_Instructions for the task_. Return all lines of the data in which the string "одного" occurs.

_Recorded data_.
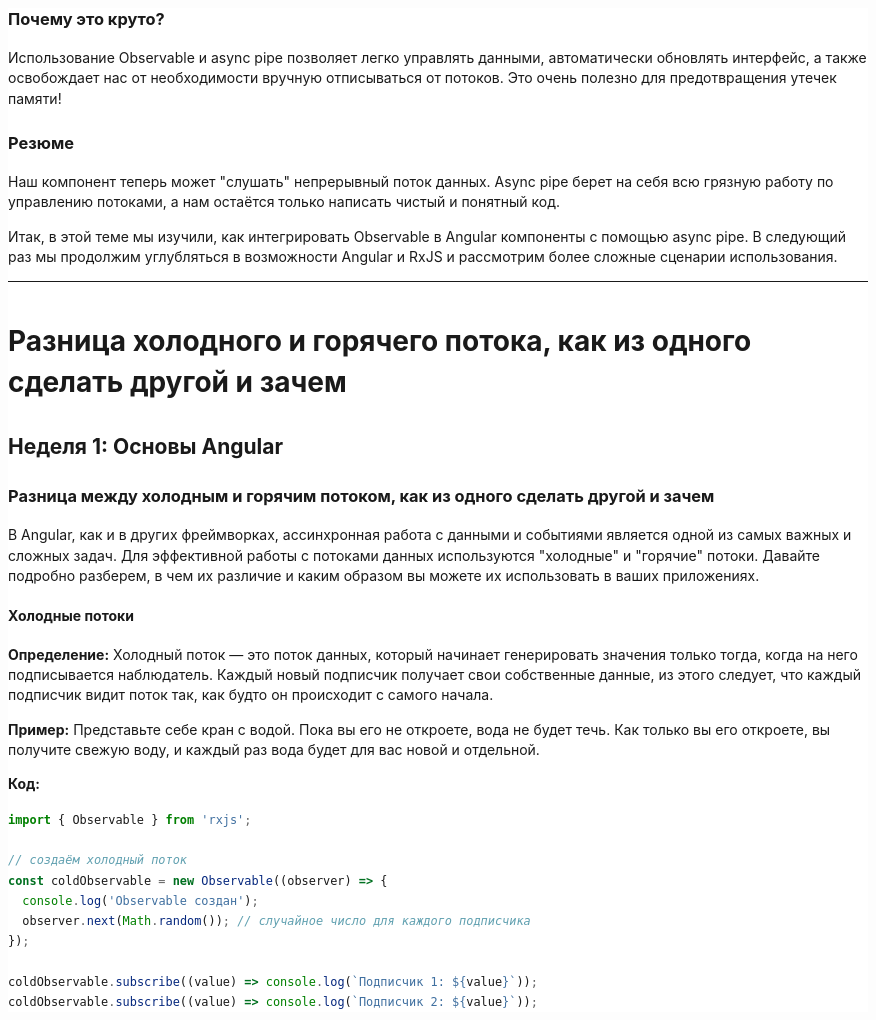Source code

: ### Почему это круто?

Использование Observable и async pipe позволяет легко управлять данными, автоматически обновлять интерфейс, а также освобождает нас от необходимости вручную отписываться от потоков. Это очень полезно для предотвращения утечек памяти!

### Резюме

Наш компонент теперь может "слушать" непрерывный поток данных. Async pipe берет на себя всю грязную работу по управлению потоками, а нам остаётся только написать чистый и понятный код.

Итак, в этой теме мы изучили, как интегрировать Observable в Angular компоненты с помощью async pipe. В следующий раз мы продолжим углубляться в возможности Angular и RxJS и рассмотрим более сложные сценарии использования.

---

# Разница холодного и горячего потока, как из одного сделать другой и зачем

## Неделя 1: Основы Angular

### Разница между холодным и горячим потоком, как из одного сделать другой и зачем

В Angular, как и в других фреймворках, ассинхронная работа с данными и событиями является одной из самых важных и сложных задач. Для эффективной работы с потоками данных используются "холодные" и "горячие" потоки. Давайте подробно разберем, в чем их различие и каким образом вы можете их использовать в ваших приложениях.

#### Холодные потоки

**Определение:** Холодный поток — это поток данных, который начинает генерировать значения только тогда, когда на него подписывается наблюдатель. Каждый новый подписчик получает свои собственные данные, из этого следует, что каждый подписчик видит поток так, как будто он происходит с самого начала.

**Пример:** Представьте себе кран с водой. Пока вы его не откроете, вода не будет течь. Как только вы его откроете, вы получите свежую воду, и каждый раз вода будет для вас новой и отдельной.

**Код:**

```typescript
import { Observable } from 'rxjs';

// создаём холодный поток
const coldObservable = new Observable((observer) => {
  console.log('Observable создан');
  observer.next(Math.random()); // случайное число для каждого подписчика
});

coldObservable.subscribe((value) => console.log(`Подписчик 1: ${value}`));
coldObservable.subscribe((value) => console.log(`Подписчик 2: ${value}`));
```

_Answer to this task_.
# Разница холодного и горячего потока, как из одного сделать другой и зачем
### Разница между холодным и горячим потоком, как из одного сделать другой и зачем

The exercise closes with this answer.